The empty row goes away only during a compaction after the gc_grace_secs.

You can set the gc_grace_secs as a little value and force major compaction
after the row is expired.  After then please check whether the row still
exists.


> ****
>
> ** **
>
> So if I understand... the empty row will only be removed after gc_grace if
> enough compactions have occurred so that all the column tombstones for the
> empty row are in a single SSTable file?****
>
> ****
>
> *From:* aaron morton [mailto:aaron@thelastpickle.com]
>
> ****
>
> ** **
>
> Minor compaction will remove the tombstones if the row only exists in the
> sstable being compaction. ****
>
> ** **
>
> Are these very wide rows that are constantly written to ? ****
>
> ** **
>
> Cheers****
>
>  p.s. cassandra 1.0 really does rock. ****
>

RE: will compaction delete empty rows after all columns expired?

Posted by Curt Allred <cu...@mediosystems.com>.
No, these were not wide rows.  They are rows that formerly had one or 2 columns.
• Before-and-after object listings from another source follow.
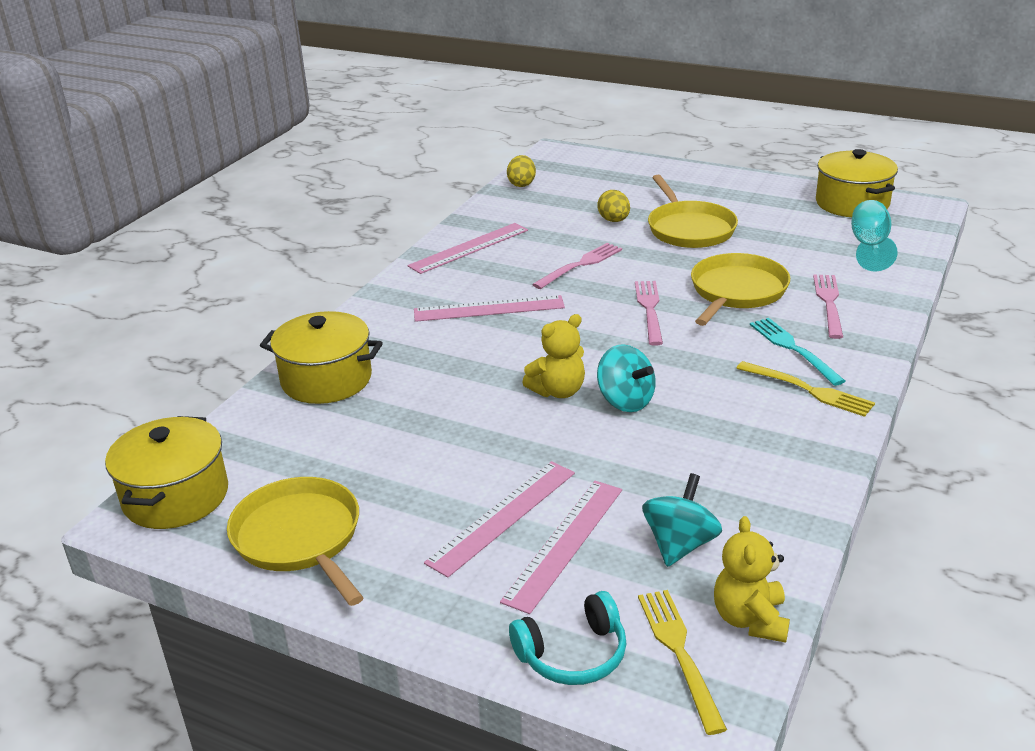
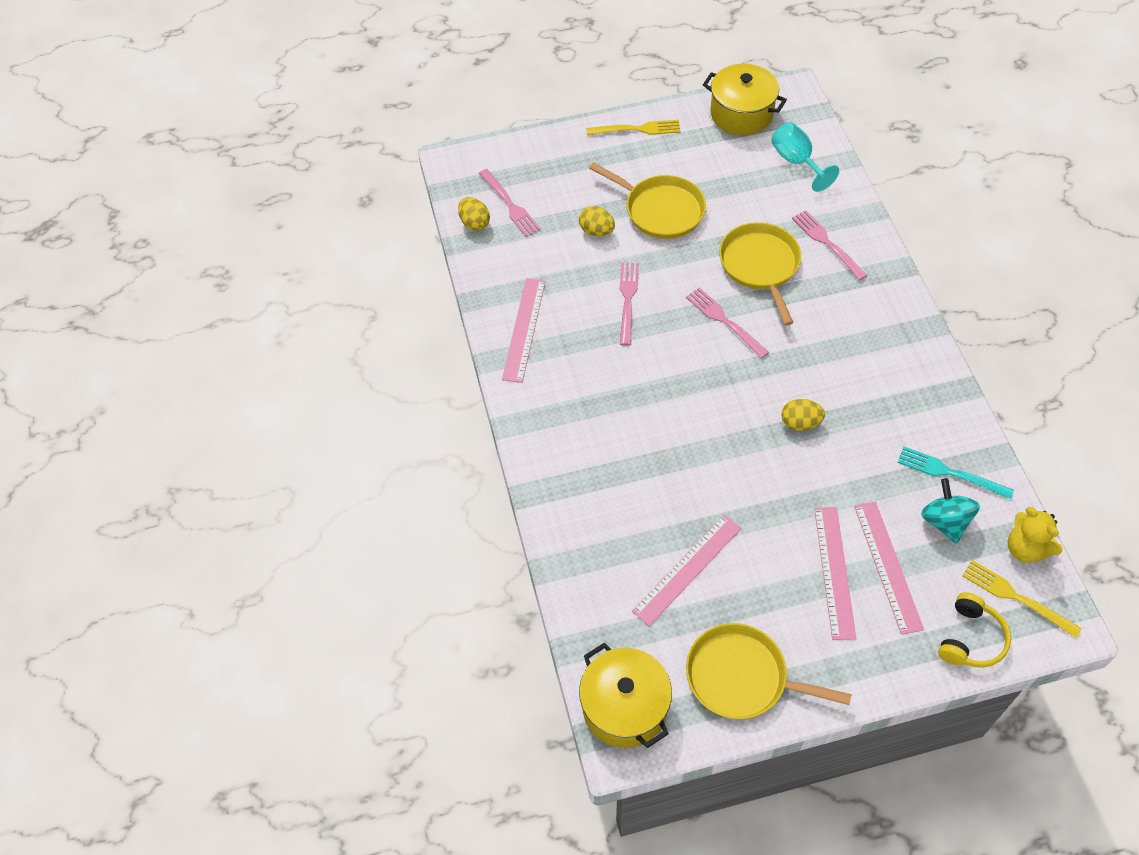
camera: 40 degrees left, 25 degrees up
(326, 379) = (589, 536): yellow pot -> none
(489, 309) = (617, 390): pink ruler -> pink ruler (687, 569)
(558, 391) = (751, 442): yellow teddy bear -> none
(564, 185) = (510, 205): none -> pink fork
(573, 654) = (971, 639): turquoise headphones -> yellow headphones
(625, 401) = (800, 423): turquoise spinning top -> yellow egg
(793, 349) = (847, 305): turquoise fork -> turquoise fork (949, 473)
(809, 390) = (891, 340): yellow fork -> yellow fork (637, 129)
The columns are deleted but the empty rows dont go away, even after gc_grace_secs.

So if I understand... the empty row will only be removed after gc_grace if enough compactions have occurred so that all the column tombstones for the empty row are in a single SSTable file?
From: aaron morton [mailto:aaron@thelastpickle.com]


Minor compaction will remove the tombstones if the row only exists in the sstable being compaction.
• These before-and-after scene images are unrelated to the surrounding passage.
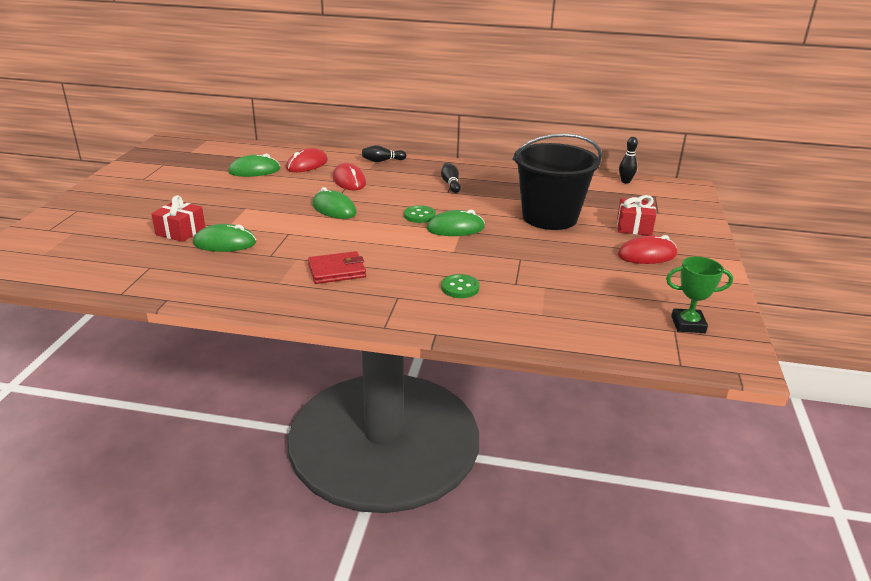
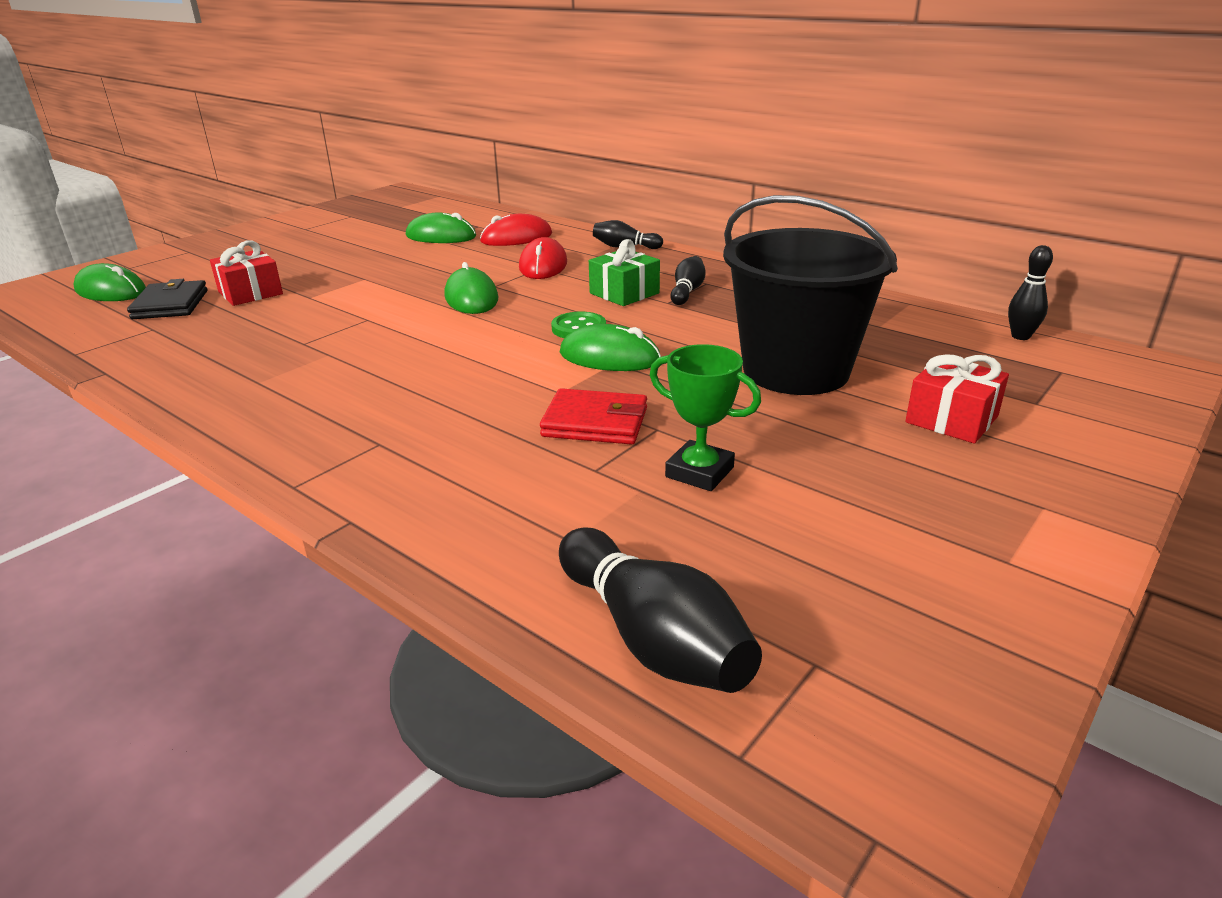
camera: 30 degrees right, 0 degrees up
(134, 249) = (170, 305): none -> black wallet
(225, 243) = (275, 316): green mouse -> green mouse (111, 291)
(337, 271) = (353, 383): red wallet -> red wallet (595, 422)
(418, 190) = (624, 293): none -> green gift
(460, 288) = (492, 453): green button -> none
(614, 339) = (652, 638): none -> black bowling pin
(647, 255) = (924, 479): red mouse -> none
(688, 324) = (863, 660): green trophy -> green trophy (699, 472)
Are these very wide rows that are constantly written to ?

Cheers
 p.s. cassandra 1.0 really does rock.

Re: will compaction delete empty rows after all columns expired?

Posted by aaron morton <aa...@thelastpickle.com>.
Minor compaction will remove the tombstones if the row only exists in the sstable being compaction. 

Are these very wide rows that are constantly written to ? 

Cheers
 p.s. cassandra 1.0 really does rock. 


-----------------
Aaron Morton
Freelance Developer
@aaronmorton
http://www.thelastpickle.com

On 26/05/2012, at 6:21 AM, Curt Allred wrote:

> This is an old thread from December 27, 2011.  I interpret the "yes" answer to mean you do not have to explicitly delete an empty row after all of its columns have been deleted, the empty row (i.e. row key) will automatically be deleted eventually (after gc_grace).  Is that true?   I am not seeing that behavior on our v 0.7.9 ring.  We are accumulating a large number of old empty rows.  They are taking alot of space because the row keys are big, and exploding the data size by 10x.  I have read conflicting information on blogs and cassandra docs.  Someone mentioned that there are both row tombstones and column tombstones, implying that you have to explicitly delete empty rows.  Is that correct.
> 
> My basic question is... how do I delete all these empty row keys?
> 
> -----------------------------
> From: Feng Qu
> Sent: Tuesday, December 27, 2011 11:09 AM
> Compaction should delete empty rows once gc_grace_seconds is passed, right? 
> -----------------------------
> From: Peter Schuller
> Yes.  
> But just to be extra clear: Data will not actually be removed once the row in question participates in compaction. Compactions will not be actively triggered by Cassandra for tombstone processing reasons.


Re: will compaction delete empty rows after all columns expired?

Posted by Radim Kolar <hs...@filez.com>.
do not delete empty rows. It refreshes tombstone and they will never expire.